Understanding how your hormones shift in midlife, how your nervous system processes stress, what happens in the body when fascia holds tension — this knowledge is genuinely valuable. I wouldn’t trade what I’ve learned for anything.
But there’s a difference between understanding your body and managing it.
And I think the invitation here is to shift from one to the other.
I’ve started thinking of this as innerstanding rather than just understanding. When you stand firmly in knowledge about your own inner world, that knowledge becomes a foundation, not a floor that keeps dropping out from under you.
You’re not learning so that you can optimize. You’re learning so that you can meet yourself with more compassion. So that when something feels hard or uncomfortable or scary, you can say: I know what’s happening here. My body is doing its job. I can trust this.
That shift, from self-surveillance to self-knowing, changes everything about how the information lands.

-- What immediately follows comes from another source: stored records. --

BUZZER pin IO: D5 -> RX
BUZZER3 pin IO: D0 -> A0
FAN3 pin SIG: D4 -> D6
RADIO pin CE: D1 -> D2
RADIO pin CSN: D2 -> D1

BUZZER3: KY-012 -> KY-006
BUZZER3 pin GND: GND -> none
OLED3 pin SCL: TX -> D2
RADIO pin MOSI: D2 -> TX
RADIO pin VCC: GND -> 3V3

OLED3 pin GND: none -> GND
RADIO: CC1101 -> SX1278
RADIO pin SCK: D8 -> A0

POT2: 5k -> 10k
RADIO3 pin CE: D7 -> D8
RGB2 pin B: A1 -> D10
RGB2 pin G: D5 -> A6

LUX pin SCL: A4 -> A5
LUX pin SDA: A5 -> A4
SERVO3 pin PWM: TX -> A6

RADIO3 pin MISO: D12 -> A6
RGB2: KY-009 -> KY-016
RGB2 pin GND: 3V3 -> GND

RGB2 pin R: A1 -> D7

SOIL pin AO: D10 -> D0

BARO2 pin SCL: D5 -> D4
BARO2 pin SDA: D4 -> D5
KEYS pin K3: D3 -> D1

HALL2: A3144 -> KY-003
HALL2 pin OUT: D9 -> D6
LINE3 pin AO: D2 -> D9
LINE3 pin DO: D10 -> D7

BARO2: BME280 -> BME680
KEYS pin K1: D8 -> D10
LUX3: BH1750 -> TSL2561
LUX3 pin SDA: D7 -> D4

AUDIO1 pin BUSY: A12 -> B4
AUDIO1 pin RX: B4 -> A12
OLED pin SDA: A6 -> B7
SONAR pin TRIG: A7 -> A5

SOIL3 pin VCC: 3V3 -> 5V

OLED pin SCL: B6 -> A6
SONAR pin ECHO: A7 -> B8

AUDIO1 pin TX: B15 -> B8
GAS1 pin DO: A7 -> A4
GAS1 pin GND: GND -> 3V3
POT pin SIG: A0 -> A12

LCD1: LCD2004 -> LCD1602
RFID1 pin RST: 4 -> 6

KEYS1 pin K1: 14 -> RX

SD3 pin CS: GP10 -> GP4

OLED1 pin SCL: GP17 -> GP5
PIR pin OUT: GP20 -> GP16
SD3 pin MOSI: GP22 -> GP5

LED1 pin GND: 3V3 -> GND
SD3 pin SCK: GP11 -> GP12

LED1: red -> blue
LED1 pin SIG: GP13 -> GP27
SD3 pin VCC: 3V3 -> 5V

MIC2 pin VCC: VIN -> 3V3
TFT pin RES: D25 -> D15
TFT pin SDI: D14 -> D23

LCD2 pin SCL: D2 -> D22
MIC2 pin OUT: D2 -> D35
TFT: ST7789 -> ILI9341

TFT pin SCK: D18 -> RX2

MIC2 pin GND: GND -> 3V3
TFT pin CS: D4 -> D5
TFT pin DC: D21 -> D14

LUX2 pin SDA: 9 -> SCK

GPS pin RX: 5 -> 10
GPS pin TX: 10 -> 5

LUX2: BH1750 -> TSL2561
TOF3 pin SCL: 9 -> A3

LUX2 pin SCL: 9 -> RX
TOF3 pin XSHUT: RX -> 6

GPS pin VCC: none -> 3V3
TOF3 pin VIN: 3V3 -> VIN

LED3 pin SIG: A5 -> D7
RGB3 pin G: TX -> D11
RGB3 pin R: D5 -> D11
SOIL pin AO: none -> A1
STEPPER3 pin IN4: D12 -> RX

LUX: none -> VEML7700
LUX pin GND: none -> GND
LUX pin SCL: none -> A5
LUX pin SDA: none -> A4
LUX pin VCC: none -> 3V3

What Your Body Actually Needs
So if we’re not chasing each new system-specific protocol, what do we do?
We come back to the basics:
- Whole food; the things mama nature grew for us, as close to their natural form as possible.
- Sufficient rest, because that is when the real magic happens.
- Sunlight on your skin.
- Clean air.
- Clean water.
- Good people around you. People who make you feel like yourself, maybe even better than yourself.
- Laughter, as often as possible.
- Movement that feels good in your body, not movement as punishment or performance.
And here’s the beautiful thing: every single thing on that list supports your hormones.
And your nervous system.
And your gut.
And your cardiovascular health.
And your fascia.
And your mood, your sleep, your skin, your eyes, your hair, your energy. etc.
Because you are one body, one ecosystem.
And when you tend to the whole of it, the whole of it responds.
An Invitation to Let Yourself Off the Hook
You don’t have to be doing five different things for five different systems. You’re doing one thing: living well in your one body.
You can learn about your hormones and your nervous system and all of it, if it calls to you.
But let that learning make you gentler with yourself, not more burdened.
Let it help you see that your symptoms are not evidence of failure. They are information.
Your body is not broken. It is responding. It is adapting. It is working for you, right now, in this very moment.
And your job, your only real job, is to create the conditions for it to thrive.
The rest? It already knows what to do.